George et al. (2016) reported 2 unrelated patients with EDS VIII who also exhibited laryngeal pathology resulting in chronic hoarseness. The first was a 24-year-old Bangladeshi man with early-onset periodontitis in whom examination revealed widespread cutaneous atrophy and hemosiderosis of the shins and ankles, an easily visible venous pattern over the upper arms, thighs, and chest, and acrogeric changes of the face, hands, and feet. His hoarseness resulted from bilateral vocal cord sulci due to laryngeal mucosal hypertrophy. The second patient was a 33-year-old white woman with early-onset periodontal disease who also displayed an acrogeric facial appearance and had a hoarse voice due to cricoarytenoid fibrosis. Her father had early-onset periodontal disease, and she had 2-year-old twin boys with similar acrogeric facial features and lax skin, suggesting that they were likely to be affected. In both probands, collagen I and III protein analyses were normal, and COL3A1 sequencing was normal.

Mapping

Rahman et al. (2003) performed a genomewide search in 72 individuals from 5 generations of a large Swedish pedigree with EDS VIII and established linkage to a 7-cM interval on chromosome 12p13, generating a maximum multipoint lod score of 5.17. Analysis of 4 other pedigrees with this disorder showed 2 consistent with linkage to 12p13 and 2 in which linkage could be excluded, indicating that EDS type VIII is a genetically heterogeneous disorder. Rahman et al. (2003) noted that chromosome 12p13 had not previously been implicated in either EDS or periodontal disease and was not known to contain any collagen genes or collagen-processing enzymes. Mutation screening of the microfibril-associated glycoprotein-2 gene (601103), within the minimum interval, did not reveal any likely pathogenic mutations.

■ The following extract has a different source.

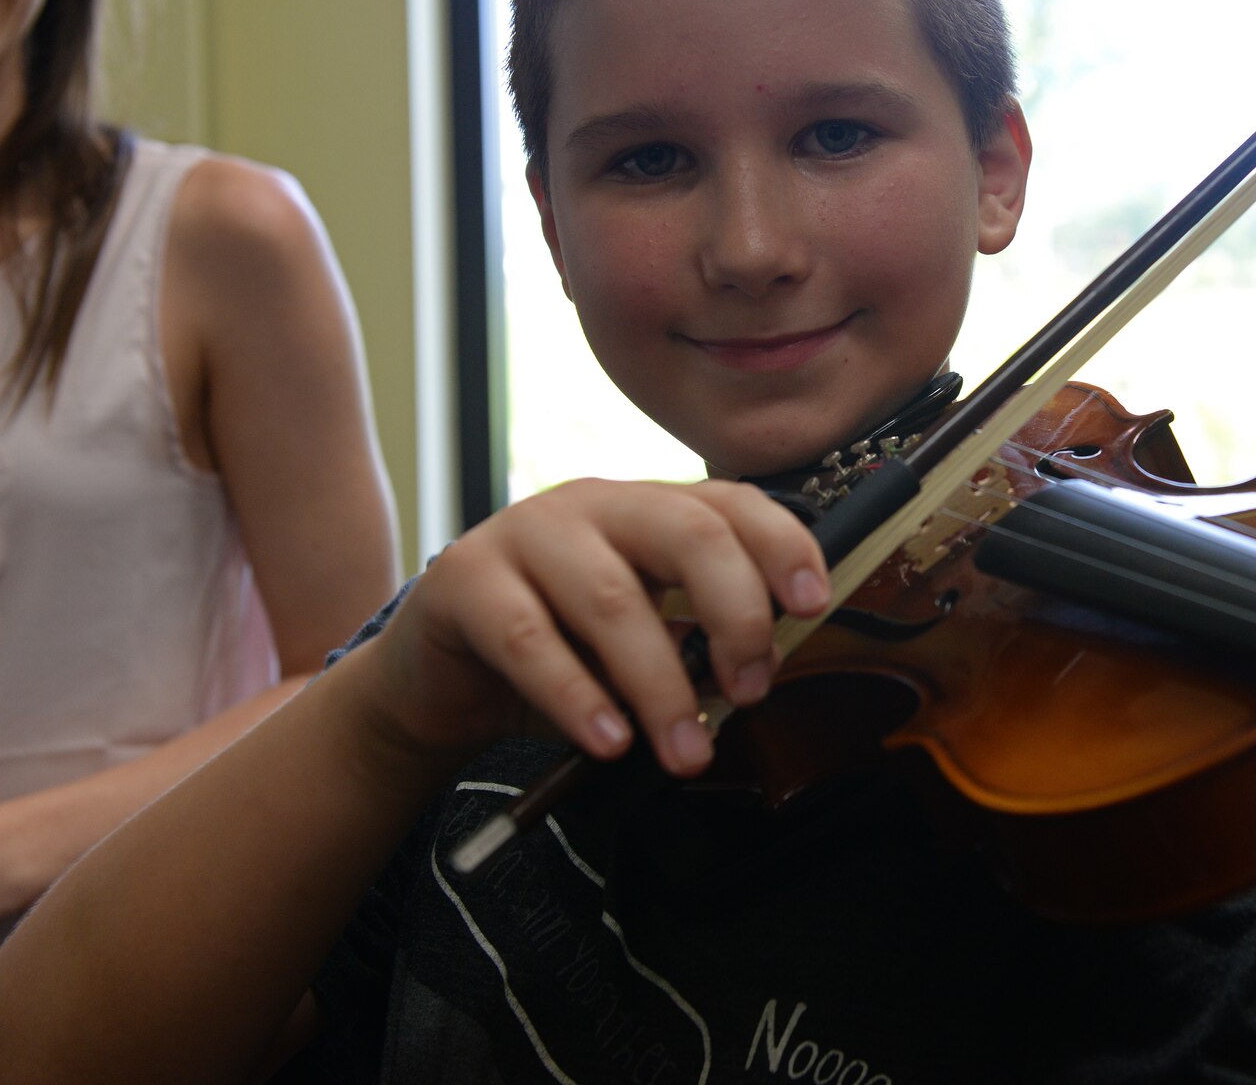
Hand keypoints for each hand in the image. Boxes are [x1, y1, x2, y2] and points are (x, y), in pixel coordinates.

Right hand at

Teare and Barrett (2005) used EDS VIII as an example to illustrate parametric linkage analysis of pedigrees.

Heterogeneity

Reinstein et al. (2011) studied a 4-generation kindred with EDS VIII and stated that initial linkage analysis indicated that this pedigree was not linked to the previously reported region on chromosome 12p13, thus confirming genetic locus heterogeneity in EDS type VIII.

Molecular Genetics

Kapferer-Seebacher et al. (2016) studied 19 unrelated families with the periodontal type of EDS, including the families previously reported by Stewart et al. (1977), Hartsfield and Kousseff (1990), Rahman et al. (2003), Reinstein et al. (2011, 2012, 2013), Cikla et al. (2014), and George et al. (2016). Exome sequencing followed by targeted sequencing identified heterozygous variants in the C1R gene on chromosome 12p13 in affected individuals from 15 of the families (see, e.g., 613785.0001-613785.0007), and 2 of the families had mutations in the adjacent C1S gene (120580.0003 and 120580.0004; see EDSPD2, 617174). The mutations segregated with disease in the families and were found in the ExAC, 1000 Genomes Project, ClinVar, or dbSNP (March 2016) databases. No pathogenic mutations in C1R or C1S were identified in 71 patients with aggressive periodontitis but no EDS-like features, or in 11 patients clinically diagnosed with vascular EDS. In addition, there were 2 mutation-negative EDSPD families (Reinstein et al. (2011, 2012)); Kapferer-Seebacher et al. (2016) noted that the affected individuals in those families exhibited periodontitis and EDS-type connective tissue features, but did not have pretibial hyperpigmentation.